I followed your instructions and that is writing the ip address of the visitors but how can I make the server to write the date and time of the visit. what would be the code for that.
Thank you
Mr Muhu
Reply from Peter: Check the PHP documentation for date
August 22nd, 2010 at 10:31 pm
newphpblogger says:
can I create an php script, not using ".php" as the file format but using "jpg" or other image’s name, so that I can insert it into my blogger?
I ask this question is, some blogger administration only allow image to be inserted in blog. I want to insert the script in my blog.
Reply from Peter: Not the way you describe it. If you have your own host, you could run PHP scripts on that server and embed the output elsewhere via iframes, images, or other output.
January 11th, 2011 at 11:51 pm
Joseph McCullough says:
Quick and easy, thanks a lot.
February 26th, 2011 at 3:09 pm
NonSmoker says:
Hi there.
It is pretty practical, isn’t it?
Do you also have a way to find out the visitors’ screen resolution?
Thanks anyway,
NonSmoker
Reply from Peter: This can be done with JavaScript — there are probably a lot of example solutions if you Google for that.

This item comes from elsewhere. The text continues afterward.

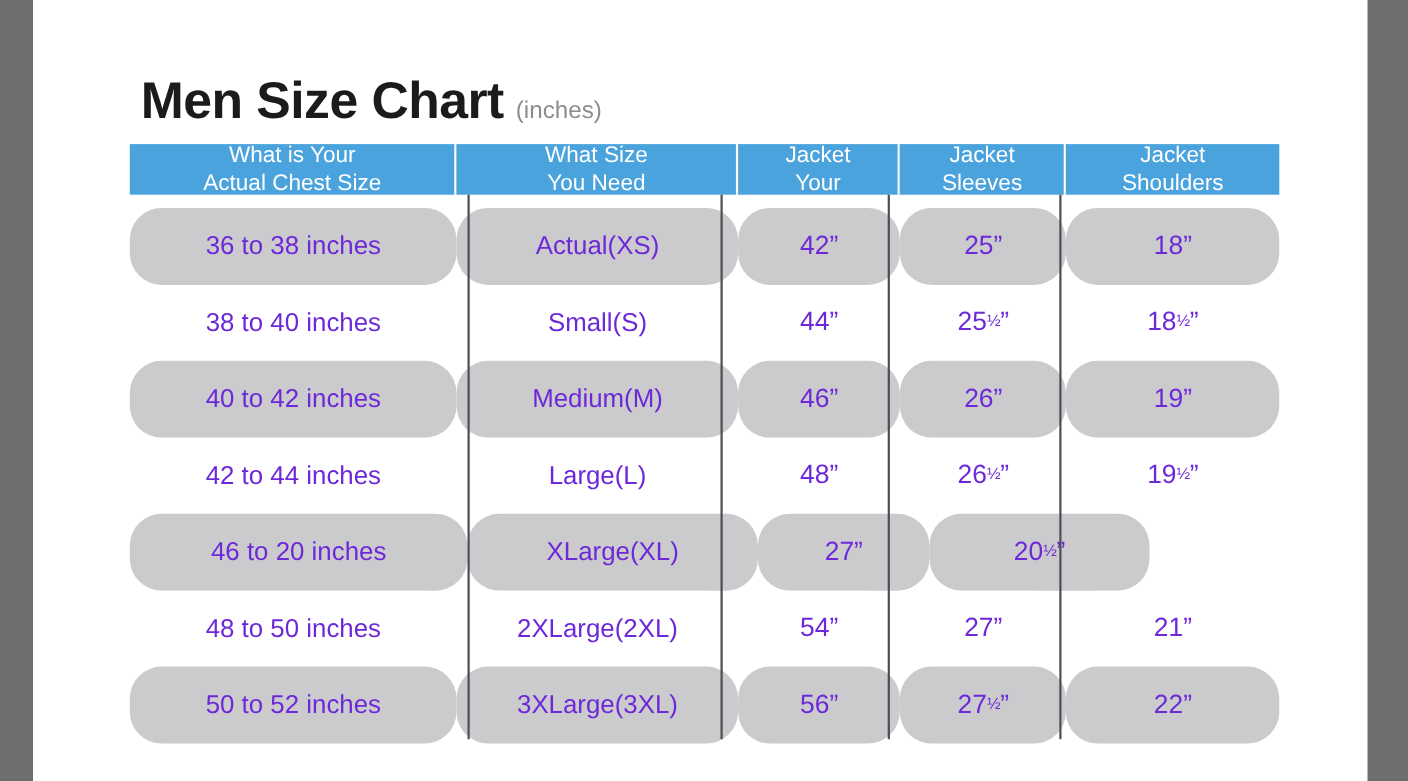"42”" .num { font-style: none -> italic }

March 15th, 2011 at 6:21 pm
Roberto Lunelli says:
The access can come from a proxy server and ip may be false.
To get the IP’s better this way:
<?php
function getIp()
{
if (!empty($_SERVER['HTTP_CLIENT_IP']))
{
$ip = $_SERVER['HTTP_CLIENT_IP'];
}
elseif (!empty($_SERVER['HTTP_X_FORWARDED_FOR']))
{
$ip = $_SERVER['HTTP_X_FORWARDED_FOR'];
}
else{
$ip = $_SERVER['REMOTE_ADDR'];
}
return $ip;
}
?>
sorry my english sucks
September 29th, 2011 at 12:45 pm
John says:
Peter,
Back in Oct. 2008 you replied to a user named Helen with the following script…
Hi Helen, here’s some code I use on a very low-traffic website:
<?php
$filename = "ips.txt";
$handle = fopen($filename, "a");
fwrite($handle, $_SERVER['REMOTE_ADDR'] . "\n");
fclose($handle);
// Rest of code
?>
Basically, it inserts a line into a text file with the visitor’s IP address whenever the page is accessed. Of course, you might want to add other information depending on what you’re looking for. Your server logs should also contain some good information on every single visit.

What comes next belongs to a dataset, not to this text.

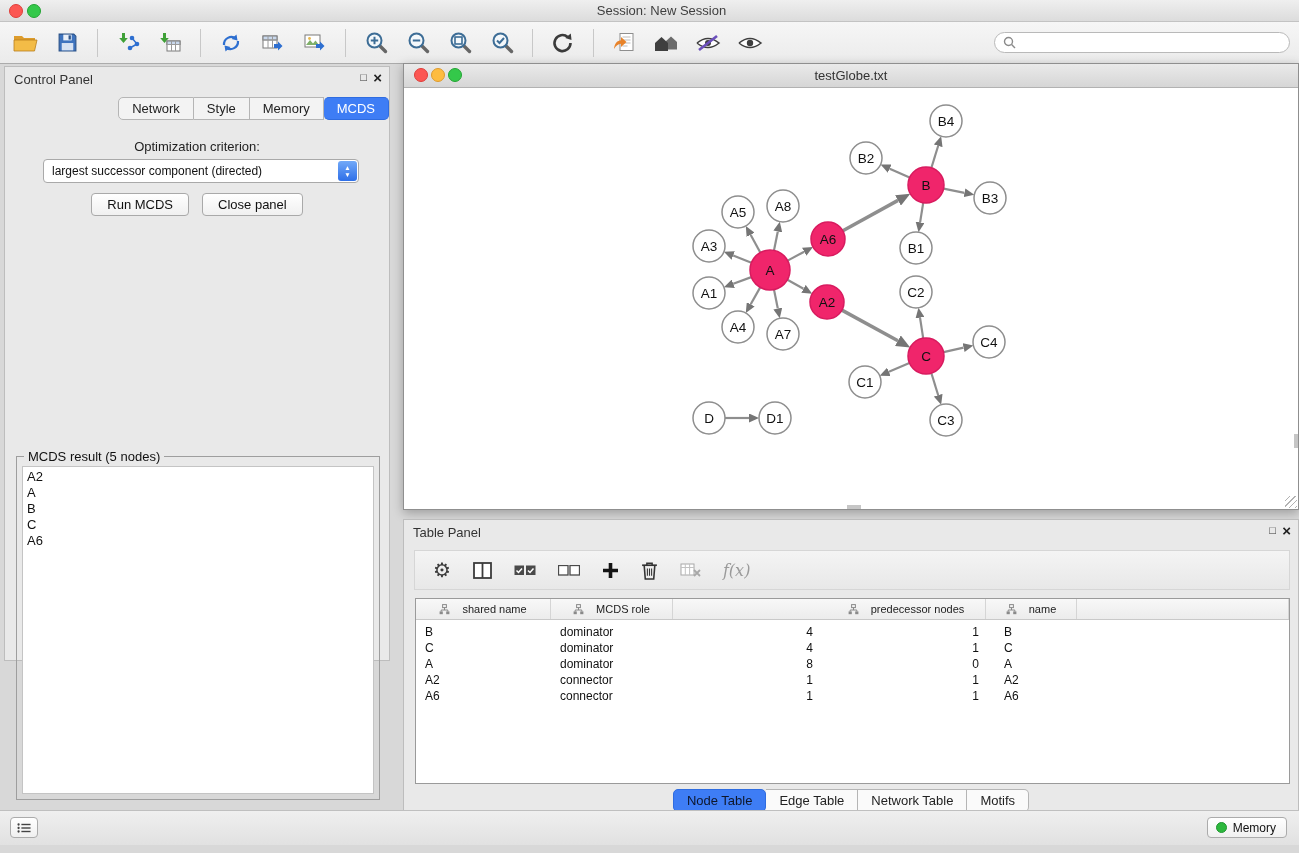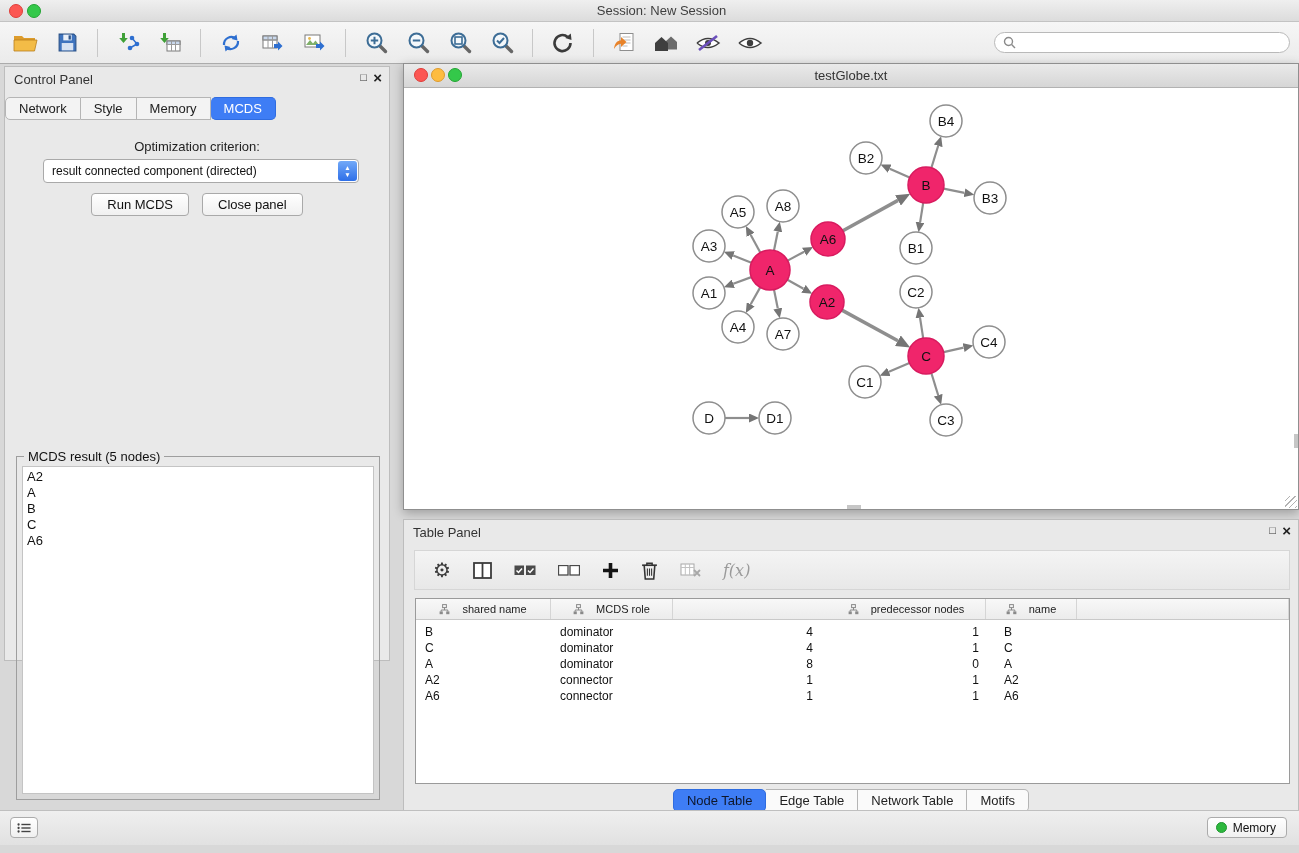"Network" .cp-tabs { justify-content: flex-start -> flex-end }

The script works really good, but I have been trying to add an entry so that along with the IP Address it will also record the Date. So far I have been unsuccessful as I am somewhat new to PHP. Any help you can offer would be greatly appreciated.
Thank you
John
Reply from Peter: You could replace the “fwrite” line with something like:
$content = "[" . date( 'F j, Y, g:i a' ) . "] " . $_SERVER['REMOTE_ADDR'];
fwrite($handle, $content . "\n");
See the manual for the date function for date formatting possibilities.
October 7th, 2011 at 1:55 pm
John says:
Thanks for the help. Works great…
April 9th, 2013 at 10:04 am
Nada says:
Hi Peter,
I am recording the visitors ip address from your script. But that also recording my ip address too. How can I avoid recording my own ip address or some of the regular users ip address. Thanks
Reply from Peter: You could set up an “if” statement to exclude your IP address; something like: if( $_SERVER["REMOTE_ADDR"] != "24.53.220.220" )
April 10th, 2013 at 5:29 am
Nada says:
Thanks peter that works. That avoid my ip address being recorded. How can I avoid more than one ip addresses. I tried adding more ip address but that keep showing the error. Could you please let me know how to do that. Thanks
Reply from Peter: The in_array function should help.